──────── Records ────────

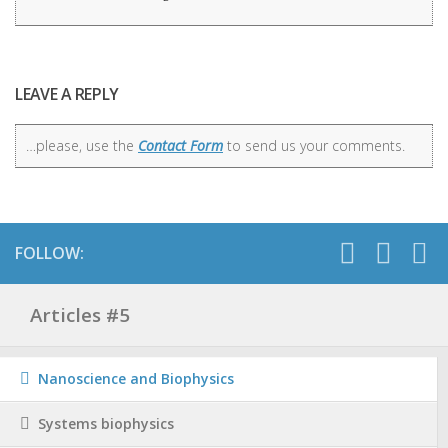
LEAVE A REPLY
…please, use the
Contact Form
to send us your comments.
FOLLOW:
Articles #5
Nanoscience and Biophysics
Systems biophysics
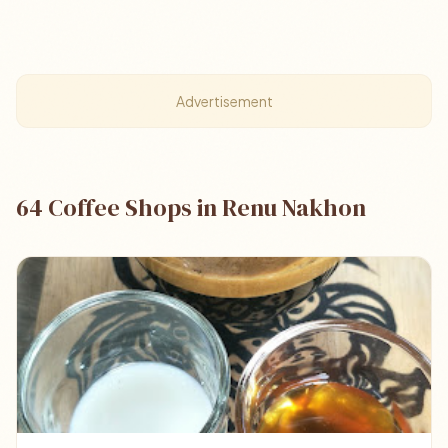
Advertisement
64 Coffee Shops in Renu Nakhon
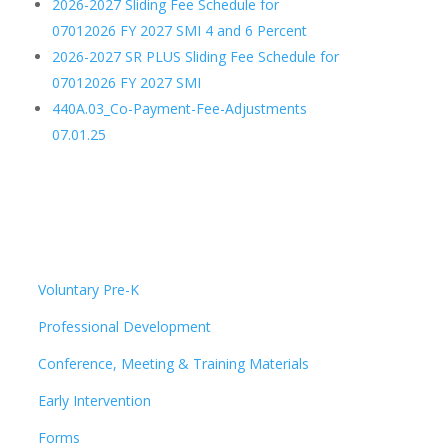
2026-2027 Sliding Fee Schedule for
07012026 FY 2027 SMI 4 and 6 Percent
2026-2027 SR PLUS Sliding Fee Schedule for
07012026 FY 2027 SMI
440A.03_Co-Payment-Fee-Adjustments
07.01.25
Voluntary Pre-K
Professional Development
Conference, Meeting & Training Materials
Early Intervention
Forms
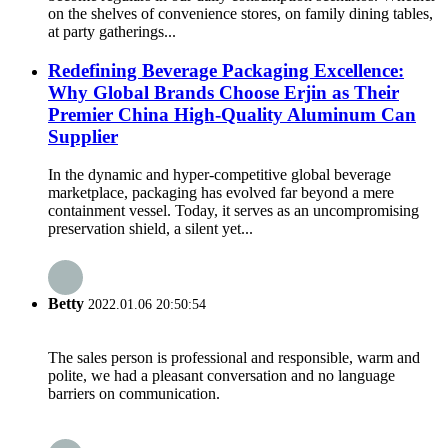
on the shelves of convenience stores, on family dining tables,
at party gatherings...
Redefining Beverage Packaging Excellence:
Why Global Brands Choose Erjin as Their
Premier China High-Quality Aluminum Can
Supplier
In the dynamic and hyper-competitive global beverage
marketplace, packaging has evolved far beyond a mere
containment vessel. Today, it serves as an uncompromising
preservation shield, a silent yet...
Betty
2022.01.06 20:50:54
The sales person is professional and responsible, warm and
polite, we had a pleasant conversation and no language
barriers on communication.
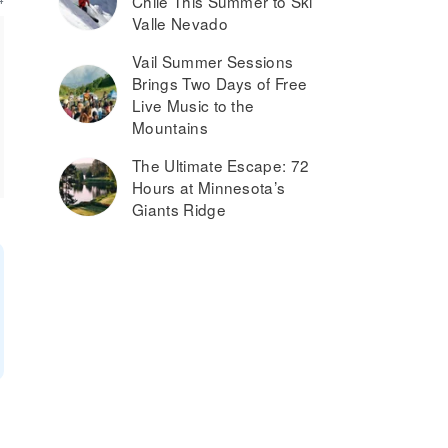
Chile This Summer to Ski
Valle Nevado
Vail Summer Sessions
Brings Two Days of Free
Live Music to the
Mountains
The Ultimate Escape: 72
Hours at Minnesota’s
Giants Ridge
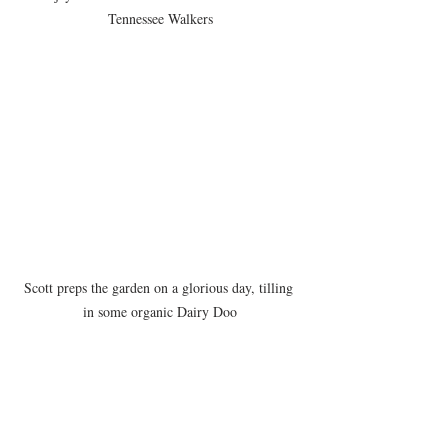
Tennessee Walkers
Scott preps the garden on a glorious day, tilling 
in some organic Dairy Doo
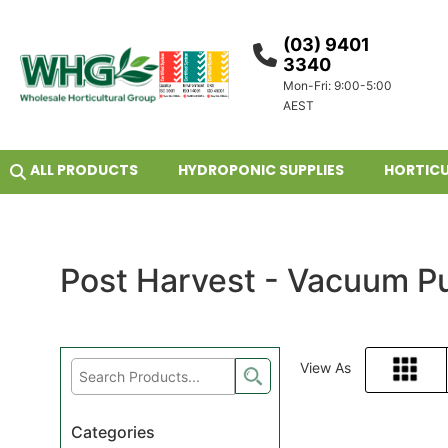
(03) 9401
3340
Mon-Fri: 9:00-5:00
AEST
ALL PRODUCTS
HYDROPONIC SUPPLIES
HORTICU
Post Harvest - Vacuum P
View As
Grid
Categories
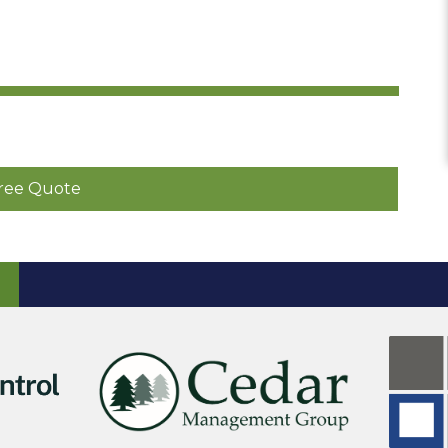
ree Quote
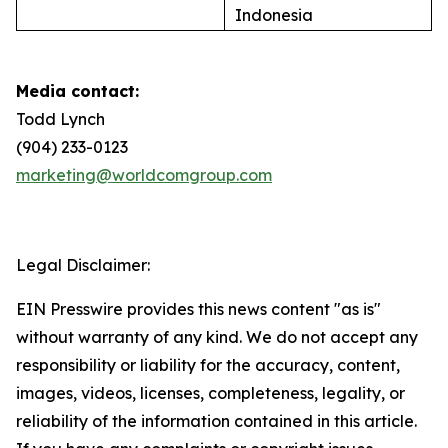
Indonesia
Media contact:
Todd Lynch
(904) 233-0123
marketing@worldcomgroup.com
Legal Disclaimer:
EIN Presswire provides this news content "as is"
without warranty of any kind. We do not accept any
responsibility or liability for the accuracy, content,
images, videos, licenses, completeness, legality, or
reliability of the information contained in this article.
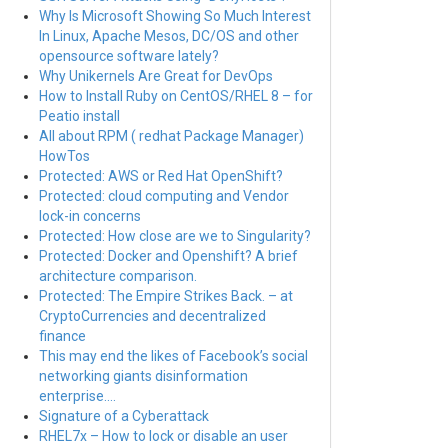
Why Is Microsoft Showing So Much Interest
In Linux, Apache Mesos, DC/OS and other
opensource software lately?
Why Unikernels Are Great for DevOps
How to Install Ruby on CentOS/RHEL 8 – for
Peatio install
All about RPM ( redhat Package Manager)
HowTos
Protected: AWS or Red Hat OpenShift?
Protected: cloud computing and Vendor
lock-in concerns
Protected: How close are we to Singularity?
Protected: Docker and Openshift? A brief
architecture comparison.
Protected: The Empire Strikes Back. – at
CryptoCurrencies and decentralized
finance
This may end the likes of Facebook’s social
networking giants disinformation
enterprise….
Signature of a Cyberattack
RHEL7x – How to lock or disable an user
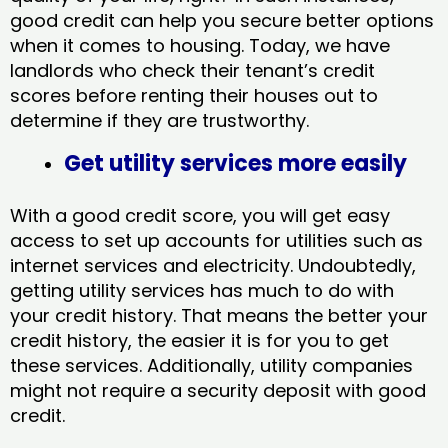
good credit can help you secure better options
when it comes to housing. Today, we have
landlords who check their tenant’s credit
scores before renting their houses out to
determine if they are trustworthy.
Get utility services more easily
With a good credit score, you will get easy
access to set up accounts for utilities such as
internet services and electricity. Undoubtedly,
getting utility services has much to do with
your credit history. That means the better your
credit history, the easier it is for you to get
these services. Additionally, utility companies
might not require a security deposit with good
credit.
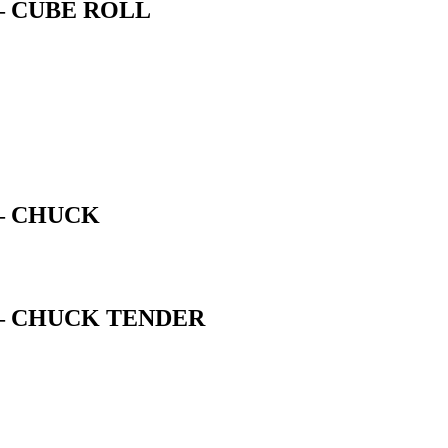
– CUBE ROLL
– CHUCK
– CHUCK TENDER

────────

Task prompt:
Where a line in the records above contains the string "credit", copy that line.

Response to this exercise:
good credit can help you secure better options
landlords who check their tenant’s credit
With a good credit score, you will get easy
your credit history. That means the better your
credit history, the easier it is for you to get
credit.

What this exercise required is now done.